The Impact of Small-Angle Scattering on Ballistic Transport in Quantum Dots

TL;DR

This paper demonstrates that removing ionized dopants and electrostatically populating quantum dots significantly improves reproducibility of their electronic properties, highlighting the dominant role of disorder potential in ballistic transport.

Contribution

It introduces a method to reduce disorder effects in quantum dots by electrostatic doping, enhancing device reproducibility and understanding of disorder's impact on electron dynamics.

Findings

Electrostatically populated quantum dots show high reproducibility after thermal cycling.

Disorder potential significantly influences electron dynamics in quantum dots.

Removing ionized dopants improves ballistic transport properties.

Abstract

Disorder increasingly affects performance as electronic devices are reduced in size.

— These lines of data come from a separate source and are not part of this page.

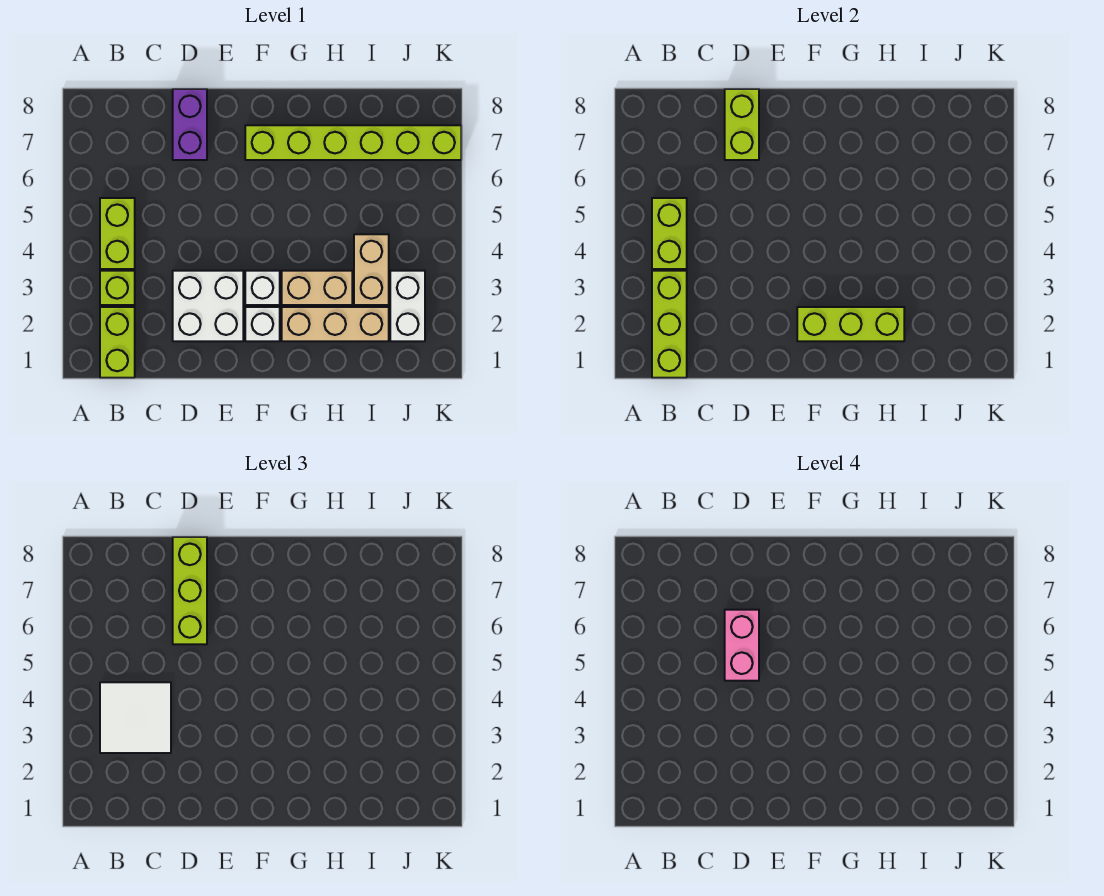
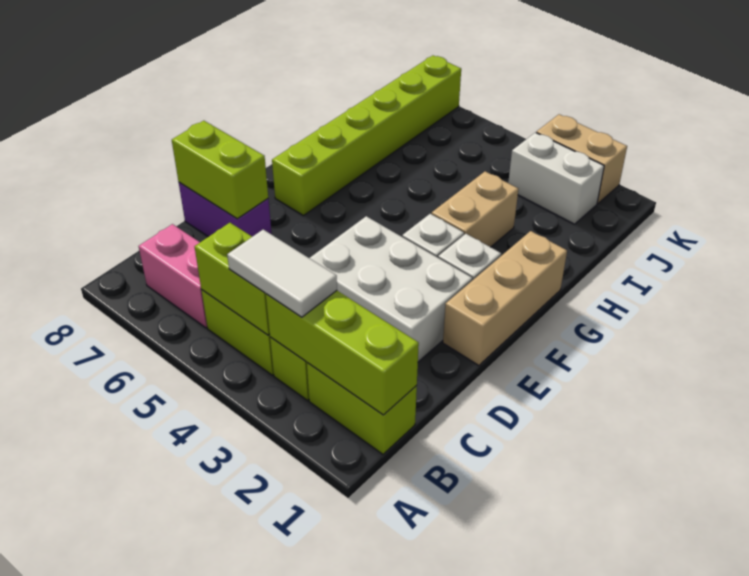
white tile B3:C4 level 3 -> white tile B3:B4 level 3
white brick D2:E3 level 1 -> white brick D2:E4 level 1
pink brick D5:D6 level 4 -> pink brick B6:B7 level 1
lime brick D6:D8 level 3 -> none
lime brick F2:H2 level 2 -> none
tan brick G2:I2 level 1 -> tan brick E1:G1 level 1
tan brick I3:I4 level 1 -> tan brick K2:K3 level 1

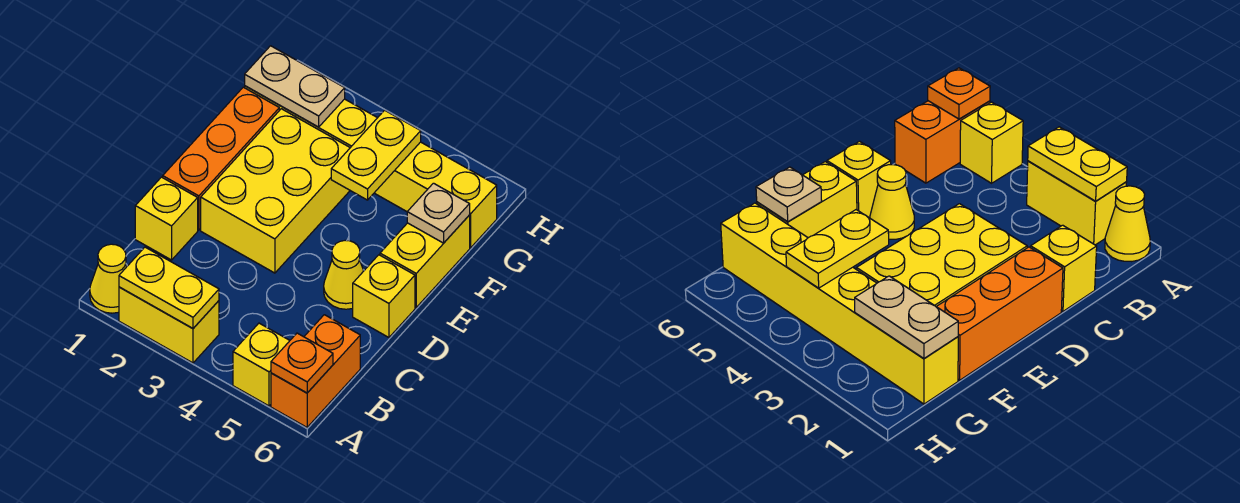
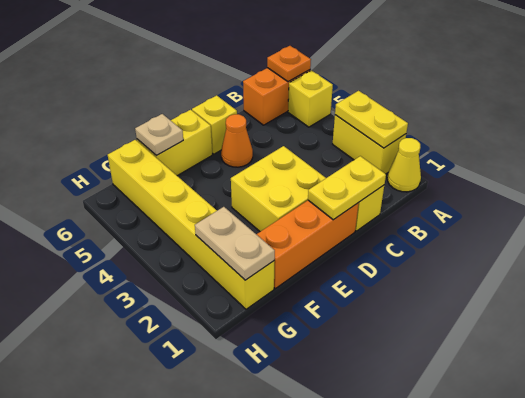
yellow brick D2:F3 level 1 -> yellow brick D2:E3 level 1
yellow cone D5 level 1 -> orange cone D5 level 1
yellow plate F4:G4 level 2 -> yellow plate C1:D1 level 2

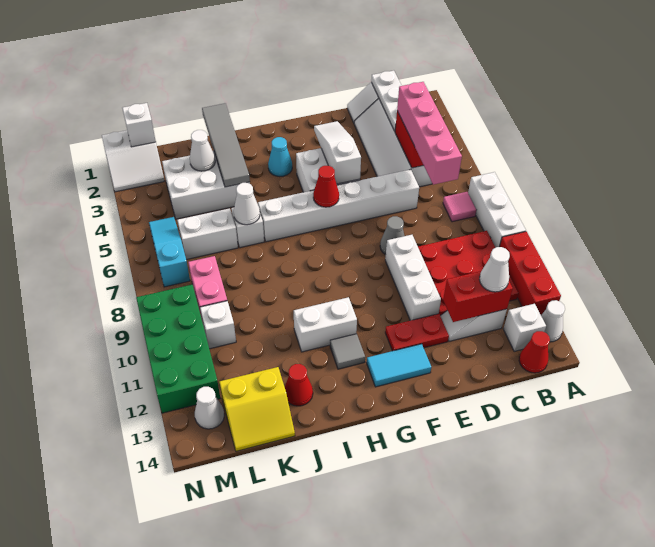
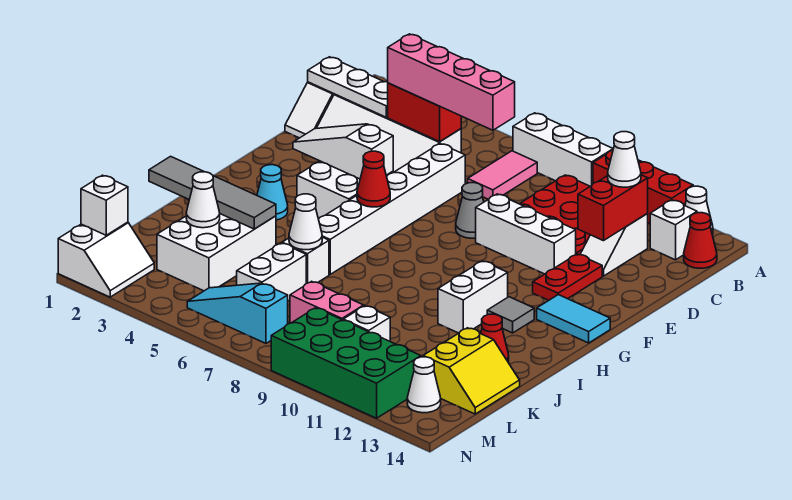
pink tile B7 level 1 -> pink tile B7:C7 level 1
cyan tile F13:G13 level 1 -> cyan tile G13:G14 level 1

The ionized dopants used to populate a device with electrons are particularly problematic, leading to unpredictable changes in the behavior of devices such as quantum dots each time they are cooled for use. We show that a quantum dot can be used as a highly sensitive probe of changes in disorder potential, and that by removing the ionized dopants and populating the dot electrostatically, its electronic properties become reproducible with high fidelity after thermal cycling to room temperature. Our work demonstrates that the disorder potential has a significant, perhaps even dominant, influence on the electron dynamics, with important implications for `ballistic' transport in quantum dots.